The validation cohort was very similar to the training cohort in terms of patient and disease characteristics. When we applied the multivariable model to the 58 patients from the validation cohort, ECOG and hemoglobin jointly predicted OS, validating the prognostic model [ECOG ≥3: P=0.0005; HR=15.6 (95% CI: 3.3-73.5) and hemoglobin <8 g/dL: P=0.04; HR=2.5 (95% CI: 1.05-5.8)]. Median OS in patients with score 0 was 16.9 years (95% CI:8.7-16.9) versus 0.6 years (95% CI: 0.3-1.0) in those with score 1.

Conclusion: Using the largest international cohort of patients with HIV-associated PEL ever evaluated, we developed and validated the PEL-PS, which is easily implementable in any clinical setting using ECOG and hemoglobin. Low hemoglobin may be a surrogate marker for KSHV-associated inflammation and elevated IL-6 levels, and this association should be evaluated further. Patients with poor prognosis identified by the PEL-PS may benefit from novel therapies currently under investigation in PEL, such as immunomodulatory drugs, anti-CD38 monoclonal antibodies, and anti-PD-1 agents.

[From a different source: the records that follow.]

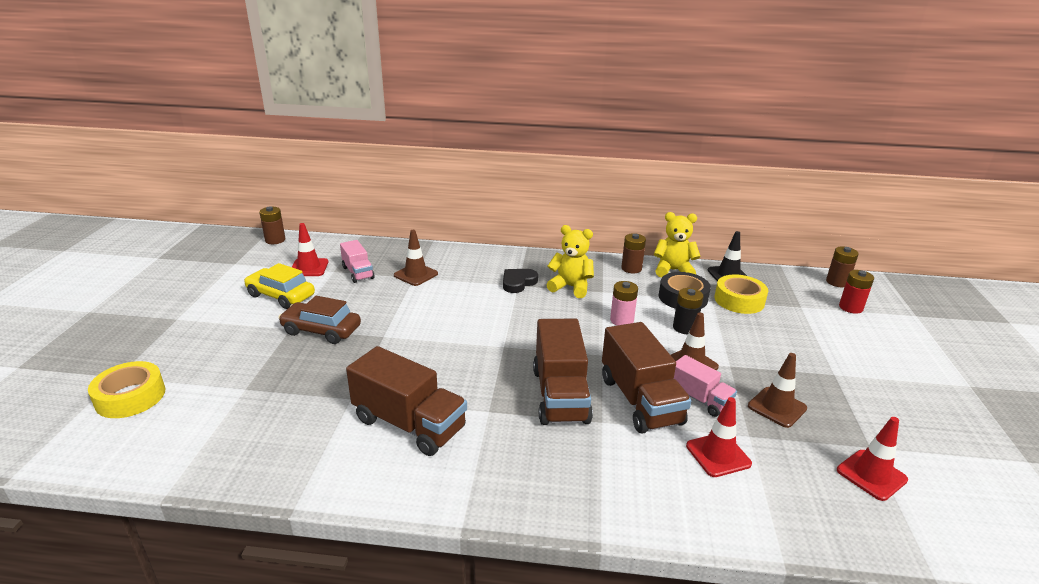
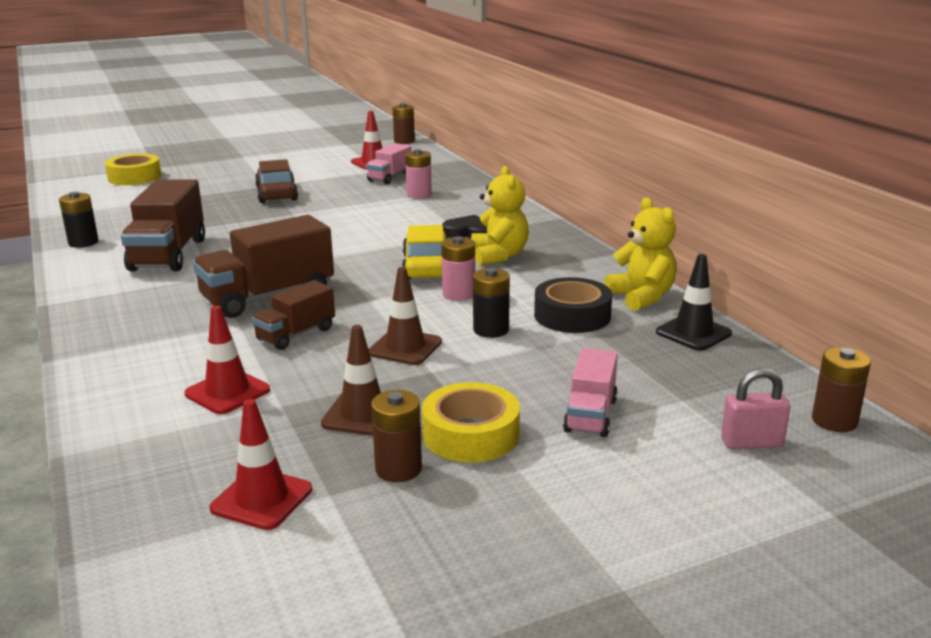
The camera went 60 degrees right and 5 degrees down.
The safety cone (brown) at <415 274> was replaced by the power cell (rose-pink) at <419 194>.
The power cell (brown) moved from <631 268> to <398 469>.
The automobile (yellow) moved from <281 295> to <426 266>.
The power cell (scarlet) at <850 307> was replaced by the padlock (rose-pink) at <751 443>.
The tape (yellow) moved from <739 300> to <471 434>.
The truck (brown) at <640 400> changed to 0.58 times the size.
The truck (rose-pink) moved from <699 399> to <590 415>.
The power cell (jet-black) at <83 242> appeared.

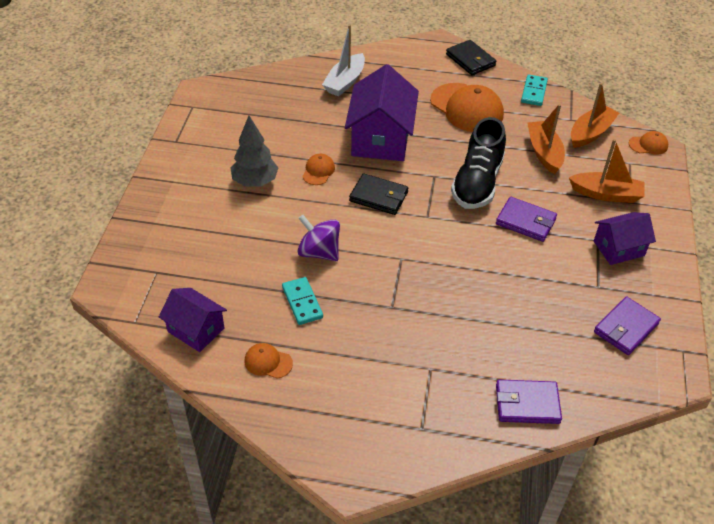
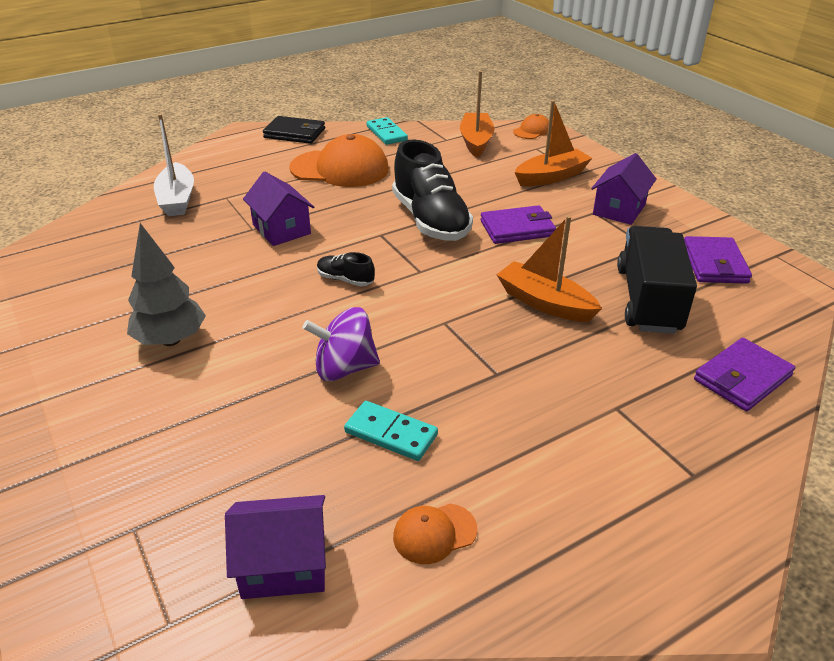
The camera went 40 degrees left and 10 degrees down.
The house (royal purple) at <381 139> changed to 0.58 times the size.
The sailboat (orange-coloured) moved from <544 153> to <545 303>.
The cap (orange-coloured) at <318 171> disappeared.
The card wallet (jet-black) at <378 196> was replaced by the sneaker (jet-black) at <345 280>.
The truck (jet-black) at <648 300> appeared.

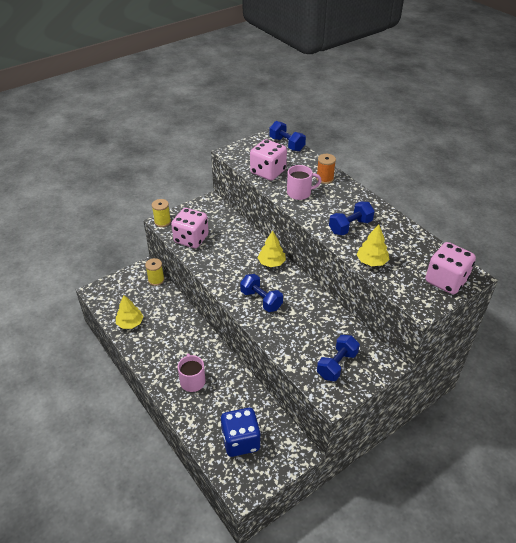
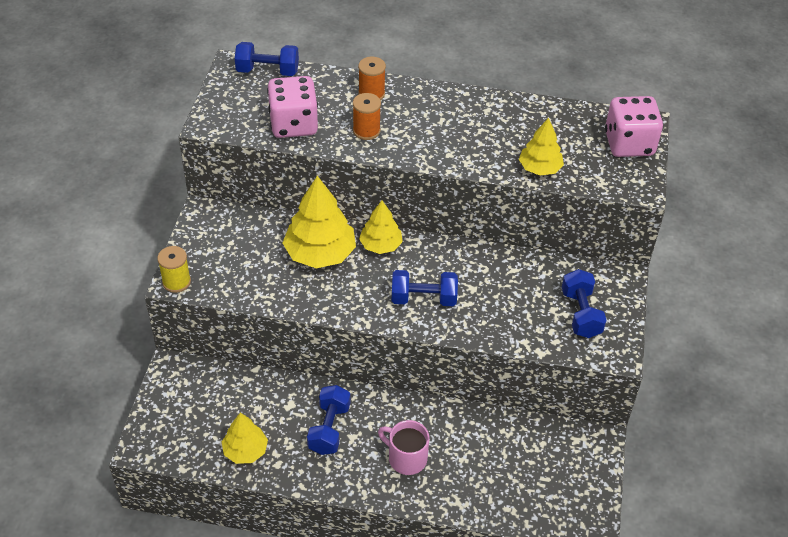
The camera went 45 degrees left and 5 degrees up.
The tea mug (rose-pink) at <299 193> was replaced by the reel of thread (orange-coloured) at <366 131>.
The dumbbell (royal blue) moved from <350 227> to <329 429>.
The dice (rose-pink) at <191 239> disappeared.
The reel of thread (yellow) at <156 280> disappeared.
The dice (royal blue) at <240 441> disappeared.
The fir tree (yellow) at <320 253> appeared.

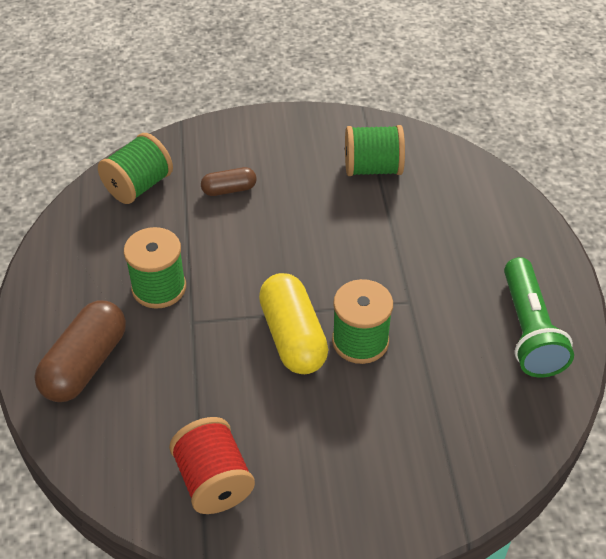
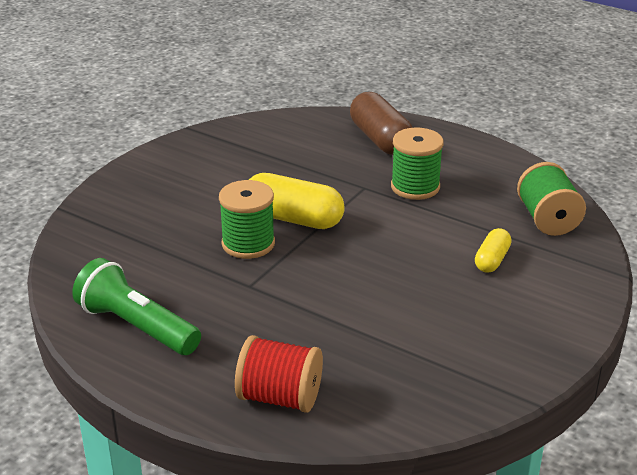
The camera went 130 degrees right and 15 degrees down.
The reel of thread (emerald) at <373 168> disappeared.
The capsule (brown) at <229 190> became the capsule (yellow) at <492 260>.
The reel of thread (scarlet) moved from <213 481> to <280 397>.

Disclosures: Lurain: BMS-Celgene: Research Funding; Merck: Research Funding; Eli Lilly: Research Funding; CTI BioPharma: Research Funding; Lentigen: Research Funding; Janssen: Research Funding; EMD-Serrono: Research Funding. Ramaswami: EMD-Serrono: Research Funding; Janssen: Research Funding; Lentigen: Research Funding; CTI BioPharma: Research Funding; Eli Lilly: Research Funding; Merck: Research Funding; BMS-Celgene: Research Funding. Oksenhendler: EusaPharma: Consultancy; CSL Behring: Consultancy. Uldrick: Regeneron: Current Employment. Bower: BMS: Honoraria; MSD: Honoraria; Janssen: Honoraria; EUSA Pharma: Honoraria; Gilead Sciences: Honoraria; ViiV Healthcare: Honoraria. Yarchoan: BMS-Celgene: Research Funding; Merck: Research Funding; Eli Lilly: Research Funding; CTI BioPharma: Research Funding; Lentigen: Research Funding; Janssen: Research Funding; EMD-Serrono: Research Funding; BMS-Celgene: Patents & Royalties.